Activity:
Could you repeat all of the entries exactly, leaving out any pictures?

▶

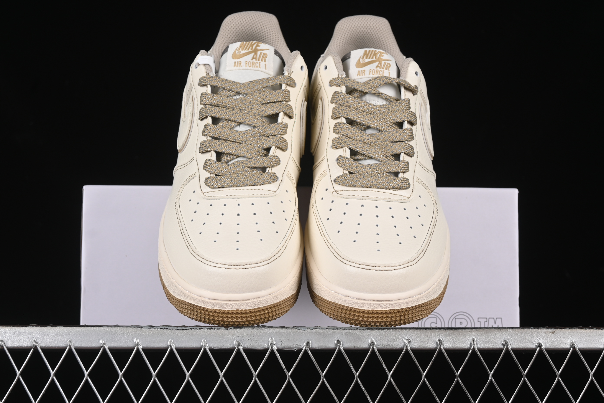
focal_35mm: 75
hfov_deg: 27.0
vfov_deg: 18.2
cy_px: 202
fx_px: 1258
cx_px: 302
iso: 160
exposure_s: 1/80
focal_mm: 50
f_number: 8
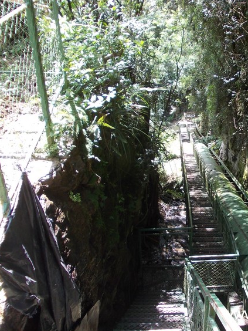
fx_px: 363
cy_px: 167
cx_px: 203
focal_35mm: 38
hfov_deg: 36.3
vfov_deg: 49.0
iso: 80
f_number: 2.7
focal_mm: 4
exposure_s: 1/80
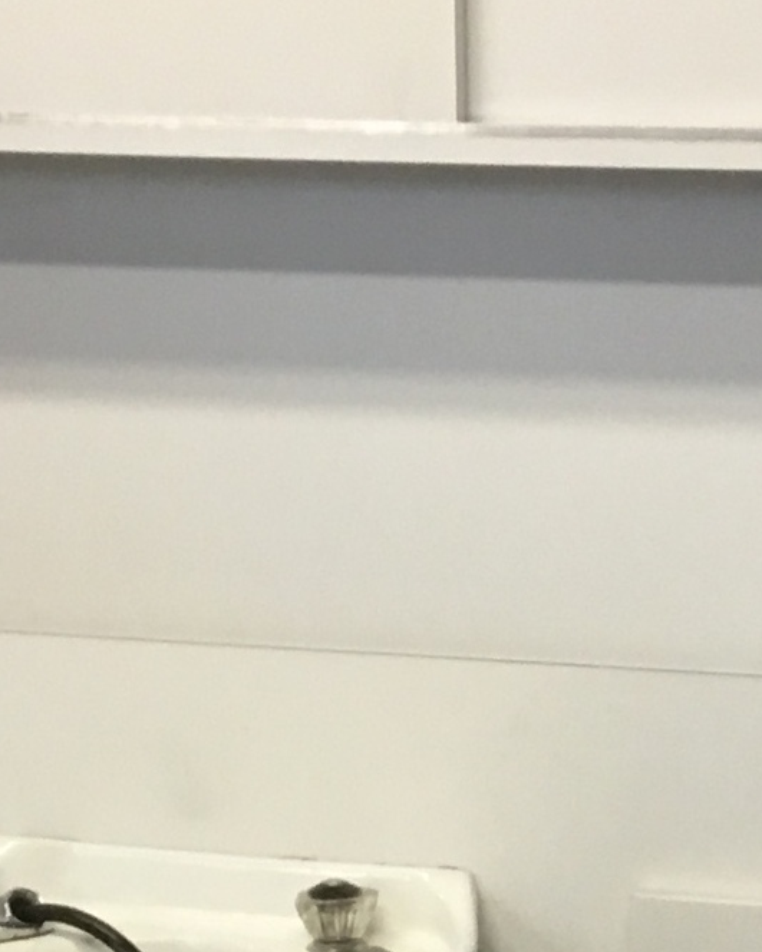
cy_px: 1118
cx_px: 641
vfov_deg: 13.4
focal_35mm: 140
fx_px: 3948
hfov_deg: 11.0
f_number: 2.4
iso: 100
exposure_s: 1/30
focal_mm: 3.3
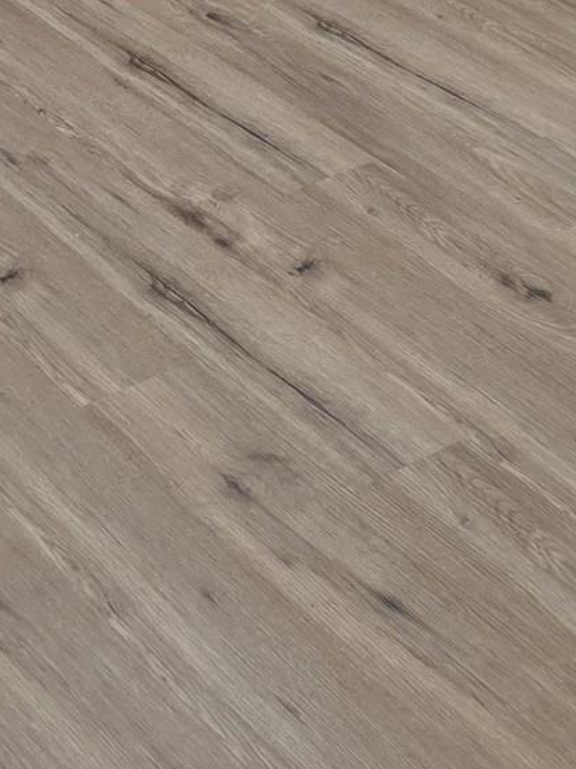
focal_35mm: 93
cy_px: -498
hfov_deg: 15.7
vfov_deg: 18.0
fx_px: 2065
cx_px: 57
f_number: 1.7
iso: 400
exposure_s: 1/120
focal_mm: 6.3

◀

Your solution:
focal_35mm: 75
hfov_deg: 27.0
vfov_deg: 18.2
cy_px: 202
fx_px: 1258
cx_px: 302
iso: 160
exposure_s: 1/80
focal_mm: 50
f_number: 8
fx_px: 363
cy_px: 167
cx_px: 203
focal_35mm: 38
hfov_deg: 36.3
vfov_deg: 49.0
iso: 80
f_number: 2.7
focal_mm: 4
exposure_s: 1/80
cy_px: 1118
cx_px: 641
vfov_deg: 13.4
focal_35mm: 140
fx_px: 3948
hfov_deg: 11.0
f_number: 2.4
iso: 100
exposure_s: 1/30
focal_mm: 3.3
focal_35mm: 93
cy_px: -498
hfov_deg: 15.7
vfov_deg: 18.0
fx_px: 2065
cx_px: 57
f_number: 1.7
iso: 400
exposure_s: 1/120
focal_mm: 6.3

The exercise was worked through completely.